I'm writing these lines somewhere in Missouri, between Amish Country and St. Louis. Since we last talked, we've left New Mexico, driven briefly through Texas and slept in extra depressing Oklahoma City.
Last friday, I left you as we arrived in Taos, a very interesting village nestled 7,000 feet high in the New Mexico mountains. It's a town of old hippies and artists, where actor Dennis Hopper lived, curated a museum and was buried.
We booked there to visit the Taos Pueblo, a thousand year-old pueblo still inhabited by native Americans. It's an awesome complex of adobe-style houses all stacked on top of each other, the oldest in all of the United States. It looked fascinating, but we arrived too late to visit it. Sad trombone. Taos was still great, as was most of New Mexico and its unbeliavable skies, but Santa Fe was our biggest crush of the area.
We then drove all the way down the mountains to sleep in Oklahoma City, in a smoking room I had booked by mistake. Friendly advice: don't EVER book smoking rooms! I booked two during this trip, both because I failed to notice, and boy were they gross. The walls are yellow, both rooms were dirty and the smell is just fucking horrid. And I'm a smoker! It's seriously the worst and it's a mistake I'm never making again.
Oklahoma, Texas and Missouri were very uneventful, the most memorable part being the hundreds of decapitated armadillos scattered all over as roadkill. Oh, and possums, too.
Armadillo is by far the goriest roadkill there is. I've seen the insides of so many of these guys' little bodies. I guess it's the absence of hair to absorb the blood, I dunno, but yikes - super graphic. I like armadillos and I'd never seen one live before. I would have preferred to meet them in happier circumstances. Sad face.
Texas had pretty grass of a delicately faded green and we visited a four-house ghost town along Route 66, which we're pretty much following, by the way.
Otherwise, it's been Waffle Houses, ridiculous songs thanks to Simon, churches and barns, Support Our Troops bumper stickers, shitty churches, teethless truckers that were basically Robert Crumb drawings come to life, fried chicken and I don't know how many gas stations.

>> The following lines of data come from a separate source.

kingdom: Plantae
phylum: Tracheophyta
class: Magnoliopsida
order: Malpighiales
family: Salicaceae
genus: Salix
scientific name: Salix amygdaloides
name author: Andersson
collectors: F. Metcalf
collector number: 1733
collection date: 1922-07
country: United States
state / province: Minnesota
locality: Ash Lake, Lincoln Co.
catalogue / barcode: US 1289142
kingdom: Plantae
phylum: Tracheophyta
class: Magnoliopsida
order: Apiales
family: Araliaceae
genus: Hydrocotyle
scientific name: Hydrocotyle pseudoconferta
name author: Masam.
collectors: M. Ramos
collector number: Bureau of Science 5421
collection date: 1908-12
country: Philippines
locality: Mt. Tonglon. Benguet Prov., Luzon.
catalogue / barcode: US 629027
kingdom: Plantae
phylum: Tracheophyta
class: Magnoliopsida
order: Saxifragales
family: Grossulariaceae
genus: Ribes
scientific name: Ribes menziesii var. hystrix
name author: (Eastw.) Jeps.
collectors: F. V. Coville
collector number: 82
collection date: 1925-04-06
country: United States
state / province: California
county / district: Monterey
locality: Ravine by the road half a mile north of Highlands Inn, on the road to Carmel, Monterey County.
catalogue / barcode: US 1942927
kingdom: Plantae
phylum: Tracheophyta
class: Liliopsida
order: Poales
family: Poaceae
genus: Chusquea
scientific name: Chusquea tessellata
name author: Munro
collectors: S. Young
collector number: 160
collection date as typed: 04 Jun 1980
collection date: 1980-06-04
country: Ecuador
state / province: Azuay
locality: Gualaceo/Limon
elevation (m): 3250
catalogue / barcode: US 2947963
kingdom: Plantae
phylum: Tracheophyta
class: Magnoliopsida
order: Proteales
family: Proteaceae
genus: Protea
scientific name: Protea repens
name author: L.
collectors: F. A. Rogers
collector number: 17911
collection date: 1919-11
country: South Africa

It was a lot prettier when we were heading out west, more mountains and less people. Here it's just flat farmland and at every exit, the same fast food chains, tourist traps and convenience stores. The parts where there is nothing but the horizon line and the road, in a graphically perfect disposition, are my favorite.
360 degrees of skies, green grass and the open road is always a soothing and inspiring sight for me. It's that part between where you're coming from and where you're going. I dunno. It's exciting, it holds such promise. Thankfully, I enjoy it because there's been a LOT if it!
We stopped at shitty souvenir stores, a giant candy warehouse and local breakfast spots for burritos (om nom nom). A million coffees later, we're almost done for the day. Thanks to the normal oxygen levels we're in a much better mood, though Simon got a taste of my legendary morning bitchiness today because we interacted before my second coffee when I'm still a gnarly ogre (sorry!).
It's slightly bittersweet to be going back home, although we still have a quick stop in Chicago. It's strange because it takes forever and my brain has tons of time to sort through my favorite moments, filled at capacity with unbelievable memories, trying to make sense of it all. I guess the most beautiful scenery is behind us now, but we're still trying to pay attention to what's around us, trying to take it all in.
We've driven through so many cities we'd heard of in a thousand movies, TV shows and songs, all equally insignificant, but it'll be fun to know we've seen them anyway. A lot of this trip is about the idea of seeing it all, mile by mile, just to know we have. It's about stopping for coffee in some random greasy spoon and listening to the elusive average people of middle America having mundane conversations. Every time I end up wondering who I would be if I had been born there. One of the most fascinating things about traveling anywhere, I find, is to look at the people who live there and call this strange new place home.
I wish we had enough time and money to explore the Deep South, but I guess we'll keep it for another trip. We've always talked about driving down to New Orleans - hopefully it'll happen someday. But the next place I want to see is London. I've been to Europe but never to the UK and I think I'll love it.
Anyway that's it for now, it's been fun to cross America once again. I like the simplicity of the landscape, fruit stands off the highway, being called loving nicknames by friendly waitresses, watching trees through the window for days on end.
It hasn't really sunk in yet, but I know this trip will be one of the highlights of our lives. I'm so, so glad we did it.
See y'all in Chicago! If you have places to recommend there, do tell!